Task prompt - Please print the entries below exactly, from the line with "Each is implemented" through the line with "- Random generation of organisms", including both of those lines and leaving out all others.

(Dataset items)
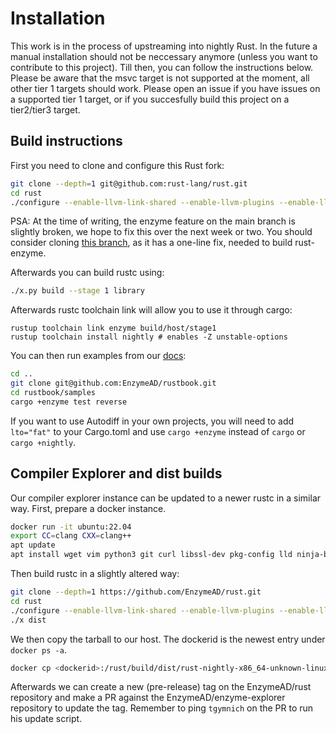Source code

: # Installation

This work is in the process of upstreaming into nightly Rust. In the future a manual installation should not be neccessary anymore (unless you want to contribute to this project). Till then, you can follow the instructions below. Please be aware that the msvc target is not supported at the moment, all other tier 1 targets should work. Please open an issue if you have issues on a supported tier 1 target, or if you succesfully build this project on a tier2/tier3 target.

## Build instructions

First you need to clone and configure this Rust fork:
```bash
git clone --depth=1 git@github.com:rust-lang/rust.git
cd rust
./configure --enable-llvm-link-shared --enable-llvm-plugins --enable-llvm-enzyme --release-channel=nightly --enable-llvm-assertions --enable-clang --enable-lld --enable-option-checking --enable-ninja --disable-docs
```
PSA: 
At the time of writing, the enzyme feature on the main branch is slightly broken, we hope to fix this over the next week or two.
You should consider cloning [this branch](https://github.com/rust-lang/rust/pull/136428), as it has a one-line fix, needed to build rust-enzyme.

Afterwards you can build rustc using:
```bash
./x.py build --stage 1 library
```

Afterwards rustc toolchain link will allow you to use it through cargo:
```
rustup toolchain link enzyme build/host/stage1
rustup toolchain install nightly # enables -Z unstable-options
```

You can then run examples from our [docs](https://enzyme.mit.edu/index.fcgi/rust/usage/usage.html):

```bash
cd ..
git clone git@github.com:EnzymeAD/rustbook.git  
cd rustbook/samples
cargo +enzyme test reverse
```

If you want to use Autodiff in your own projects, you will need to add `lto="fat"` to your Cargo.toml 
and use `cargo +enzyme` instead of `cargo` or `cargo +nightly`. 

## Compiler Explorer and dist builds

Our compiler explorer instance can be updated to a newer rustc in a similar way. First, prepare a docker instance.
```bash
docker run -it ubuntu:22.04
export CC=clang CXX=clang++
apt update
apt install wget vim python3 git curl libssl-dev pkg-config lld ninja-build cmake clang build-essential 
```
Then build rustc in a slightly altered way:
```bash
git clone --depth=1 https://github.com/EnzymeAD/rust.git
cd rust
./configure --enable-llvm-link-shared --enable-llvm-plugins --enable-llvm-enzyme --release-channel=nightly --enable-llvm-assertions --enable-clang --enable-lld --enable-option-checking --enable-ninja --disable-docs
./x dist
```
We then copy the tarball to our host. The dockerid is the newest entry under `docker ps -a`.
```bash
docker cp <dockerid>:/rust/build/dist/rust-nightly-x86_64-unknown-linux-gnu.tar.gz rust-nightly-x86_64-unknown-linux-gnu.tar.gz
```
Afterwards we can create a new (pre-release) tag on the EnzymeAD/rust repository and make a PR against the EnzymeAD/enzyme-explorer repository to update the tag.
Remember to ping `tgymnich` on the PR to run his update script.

...

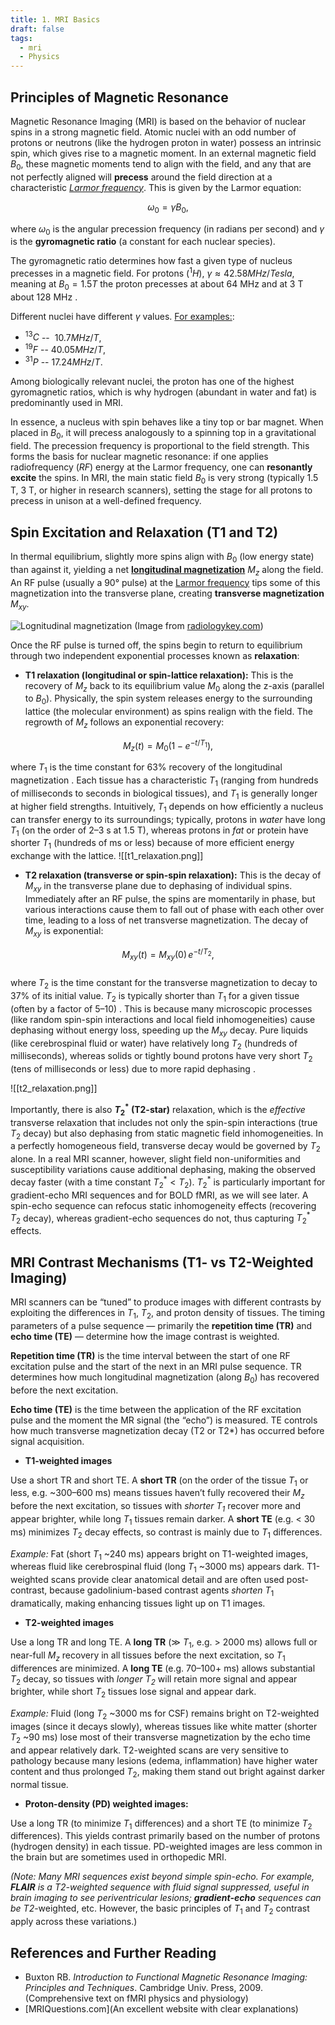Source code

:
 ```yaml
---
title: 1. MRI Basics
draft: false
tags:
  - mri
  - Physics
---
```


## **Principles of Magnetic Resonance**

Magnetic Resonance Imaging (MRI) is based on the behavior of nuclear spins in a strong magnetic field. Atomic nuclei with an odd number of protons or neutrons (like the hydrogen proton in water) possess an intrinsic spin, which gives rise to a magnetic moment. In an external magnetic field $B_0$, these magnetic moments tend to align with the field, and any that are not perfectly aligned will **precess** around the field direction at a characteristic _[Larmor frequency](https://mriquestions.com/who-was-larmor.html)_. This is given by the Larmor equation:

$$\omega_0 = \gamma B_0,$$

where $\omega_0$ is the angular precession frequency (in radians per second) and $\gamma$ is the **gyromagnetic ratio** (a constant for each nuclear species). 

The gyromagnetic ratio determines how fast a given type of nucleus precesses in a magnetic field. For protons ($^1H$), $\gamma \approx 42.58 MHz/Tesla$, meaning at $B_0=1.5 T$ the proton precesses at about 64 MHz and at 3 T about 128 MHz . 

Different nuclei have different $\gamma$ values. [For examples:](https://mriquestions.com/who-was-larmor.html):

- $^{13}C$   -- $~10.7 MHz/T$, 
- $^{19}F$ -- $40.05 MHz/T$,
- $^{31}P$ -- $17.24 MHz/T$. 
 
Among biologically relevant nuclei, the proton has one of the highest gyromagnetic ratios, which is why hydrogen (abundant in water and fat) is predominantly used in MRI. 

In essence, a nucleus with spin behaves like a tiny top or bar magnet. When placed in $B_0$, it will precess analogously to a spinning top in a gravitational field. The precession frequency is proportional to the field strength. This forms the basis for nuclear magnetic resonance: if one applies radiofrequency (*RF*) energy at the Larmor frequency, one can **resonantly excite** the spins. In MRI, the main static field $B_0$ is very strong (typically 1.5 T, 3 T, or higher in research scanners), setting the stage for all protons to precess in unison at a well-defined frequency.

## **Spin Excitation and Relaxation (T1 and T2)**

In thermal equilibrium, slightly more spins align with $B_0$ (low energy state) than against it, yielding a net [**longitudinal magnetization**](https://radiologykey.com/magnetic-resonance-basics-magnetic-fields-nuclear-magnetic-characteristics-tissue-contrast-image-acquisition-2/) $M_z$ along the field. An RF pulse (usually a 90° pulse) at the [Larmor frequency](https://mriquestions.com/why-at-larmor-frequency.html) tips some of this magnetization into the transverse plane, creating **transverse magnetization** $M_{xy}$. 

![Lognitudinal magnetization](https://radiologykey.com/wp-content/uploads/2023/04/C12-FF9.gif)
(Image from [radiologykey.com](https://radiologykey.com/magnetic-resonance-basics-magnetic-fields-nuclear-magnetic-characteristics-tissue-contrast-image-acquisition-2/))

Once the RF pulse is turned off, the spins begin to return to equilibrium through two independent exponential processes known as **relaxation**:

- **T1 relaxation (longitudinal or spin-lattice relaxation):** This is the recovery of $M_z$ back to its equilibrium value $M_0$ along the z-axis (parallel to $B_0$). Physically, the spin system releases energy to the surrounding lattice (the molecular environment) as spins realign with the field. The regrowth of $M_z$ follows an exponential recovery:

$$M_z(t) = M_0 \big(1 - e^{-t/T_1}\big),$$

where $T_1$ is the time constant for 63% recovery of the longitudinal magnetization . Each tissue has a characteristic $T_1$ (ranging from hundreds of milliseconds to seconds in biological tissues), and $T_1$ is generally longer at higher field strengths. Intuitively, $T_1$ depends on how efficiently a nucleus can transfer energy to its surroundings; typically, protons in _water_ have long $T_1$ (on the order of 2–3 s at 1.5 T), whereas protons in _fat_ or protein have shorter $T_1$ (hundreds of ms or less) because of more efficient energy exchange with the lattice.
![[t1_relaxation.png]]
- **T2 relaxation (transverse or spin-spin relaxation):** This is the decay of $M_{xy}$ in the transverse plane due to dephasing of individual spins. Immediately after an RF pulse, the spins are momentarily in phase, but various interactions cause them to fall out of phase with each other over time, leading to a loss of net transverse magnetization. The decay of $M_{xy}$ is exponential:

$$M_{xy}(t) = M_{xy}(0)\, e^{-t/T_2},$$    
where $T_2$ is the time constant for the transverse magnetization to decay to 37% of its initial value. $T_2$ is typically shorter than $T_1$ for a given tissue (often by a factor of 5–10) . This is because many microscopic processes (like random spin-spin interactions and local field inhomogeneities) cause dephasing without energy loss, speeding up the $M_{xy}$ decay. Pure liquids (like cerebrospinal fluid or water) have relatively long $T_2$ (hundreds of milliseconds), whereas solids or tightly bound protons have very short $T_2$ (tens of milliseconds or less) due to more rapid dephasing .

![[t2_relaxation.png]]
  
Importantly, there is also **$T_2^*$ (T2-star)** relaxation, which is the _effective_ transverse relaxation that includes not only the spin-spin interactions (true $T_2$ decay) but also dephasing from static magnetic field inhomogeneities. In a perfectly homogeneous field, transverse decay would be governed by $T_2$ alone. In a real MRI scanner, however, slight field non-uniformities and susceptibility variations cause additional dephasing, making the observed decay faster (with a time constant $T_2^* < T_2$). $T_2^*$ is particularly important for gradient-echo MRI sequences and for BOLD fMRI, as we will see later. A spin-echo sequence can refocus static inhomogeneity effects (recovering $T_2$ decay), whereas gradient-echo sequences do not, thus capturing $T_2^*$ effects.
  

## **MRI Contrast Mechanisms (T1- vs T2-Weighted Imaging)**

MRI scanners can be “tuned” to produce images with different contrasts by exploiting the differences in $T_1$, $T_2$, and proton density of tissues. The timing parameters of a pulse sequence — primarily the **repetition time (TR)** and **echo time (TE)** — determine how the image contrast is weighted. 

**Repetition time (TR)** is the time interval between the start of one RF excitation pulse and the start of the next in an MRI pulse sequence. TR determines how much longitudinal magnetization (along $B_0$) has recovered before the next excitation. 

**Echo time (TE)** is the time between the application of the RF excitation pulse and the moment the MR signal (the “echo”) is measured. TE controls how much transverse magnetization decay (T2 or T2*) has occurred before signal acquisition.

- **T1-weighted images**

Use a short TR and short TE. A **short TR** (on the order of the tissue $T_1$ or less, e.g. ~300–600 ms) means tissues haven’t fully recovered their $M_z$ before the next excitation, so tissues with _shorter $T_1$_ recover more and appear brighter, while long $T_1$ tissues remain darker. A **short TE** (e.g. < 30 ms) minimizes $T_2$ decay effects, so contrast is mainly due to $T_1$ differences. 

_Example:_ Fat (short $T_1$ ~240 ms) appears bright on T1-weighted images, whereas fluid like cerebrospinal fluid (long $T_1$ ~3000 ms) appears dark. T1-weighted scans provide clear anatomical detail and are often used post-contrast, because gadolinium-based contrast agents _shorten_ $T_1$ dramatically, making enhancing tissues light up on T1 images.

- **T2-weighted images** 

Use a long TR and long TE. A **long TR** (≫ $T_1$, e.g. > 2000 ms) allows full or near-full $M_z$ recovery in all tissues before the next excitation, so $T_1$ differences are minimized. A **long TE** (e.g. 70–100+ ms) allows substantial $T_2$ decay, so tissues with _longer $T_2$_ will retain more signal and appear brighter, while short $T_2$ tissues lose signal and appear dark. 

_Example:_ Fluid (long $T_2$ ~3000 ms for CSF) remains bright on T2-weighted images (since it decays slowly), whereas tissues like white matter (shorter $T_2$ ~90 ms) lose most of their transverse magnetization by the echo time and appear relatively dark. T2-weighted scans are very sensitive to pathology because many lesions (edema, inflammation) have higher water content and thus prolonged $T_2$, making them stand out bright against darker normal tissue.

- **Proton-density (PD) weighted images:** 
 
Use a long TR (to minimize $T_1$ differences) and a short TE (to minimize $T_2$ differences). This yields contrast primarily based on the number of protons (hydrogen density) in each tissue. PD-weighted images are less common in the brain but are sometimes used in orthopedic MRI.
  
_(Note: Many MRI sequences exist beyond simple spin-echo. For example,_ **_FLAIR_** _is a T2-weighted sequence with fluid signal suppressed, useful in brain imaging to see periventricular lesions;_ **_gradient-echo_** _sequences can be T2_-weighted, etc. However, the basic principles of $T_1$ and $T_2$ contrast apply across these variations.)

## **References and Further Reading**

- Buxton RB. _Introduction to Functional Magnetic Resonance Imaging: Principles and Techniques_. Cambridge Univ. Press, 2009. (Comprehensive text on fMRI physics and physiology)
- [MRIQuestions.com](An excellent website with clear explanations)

--

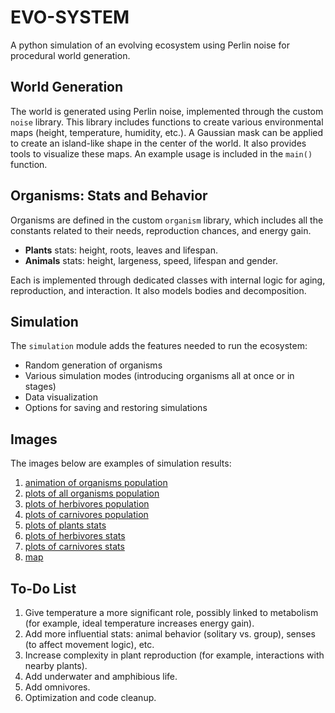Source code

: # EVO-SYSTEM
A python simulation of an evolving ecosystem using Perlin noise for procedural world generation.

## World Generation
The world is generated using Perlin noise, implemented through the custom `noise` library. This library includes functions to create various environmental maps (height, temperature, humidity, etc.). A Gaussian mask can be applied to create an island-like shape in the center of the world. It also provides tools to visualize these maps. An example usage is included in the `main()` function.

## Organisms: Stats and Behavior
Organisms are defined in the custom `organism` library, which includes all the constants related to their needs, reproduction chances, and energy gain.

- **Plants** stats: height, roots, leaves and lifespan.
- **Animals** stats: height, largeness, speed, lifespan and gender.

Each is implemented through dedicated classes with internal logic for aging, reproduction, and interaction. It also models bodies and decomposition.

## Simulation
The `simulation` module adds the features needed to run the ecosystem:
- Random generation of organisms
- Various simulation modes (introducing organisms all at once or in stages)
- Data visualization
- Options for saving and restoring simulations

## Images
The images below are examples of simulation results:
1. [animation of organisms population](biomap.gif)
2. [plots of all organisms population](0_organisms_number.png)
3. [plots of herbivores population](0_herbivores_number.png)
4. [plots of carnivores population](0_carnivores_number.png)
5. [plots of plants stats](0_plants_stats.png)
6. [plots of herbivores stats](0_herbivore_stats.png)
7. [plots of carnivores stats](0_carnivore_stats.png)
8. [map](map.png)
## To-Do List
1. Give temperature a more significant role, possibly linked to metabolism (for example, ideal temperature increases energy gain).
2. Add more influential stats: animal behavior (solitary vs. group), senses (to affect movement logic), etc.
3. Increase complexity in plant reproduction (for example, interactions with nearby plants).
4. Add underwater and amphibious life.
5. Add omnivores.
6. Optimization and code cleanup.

Exercise response -
Each is implemented through dedicated classes with internal logic for aging, reproduction, and interaction. It also models bodies and decomposition.

## Simulation
The `simulation` module adds the features needed to run the ecosystem:
- Random generation of organisms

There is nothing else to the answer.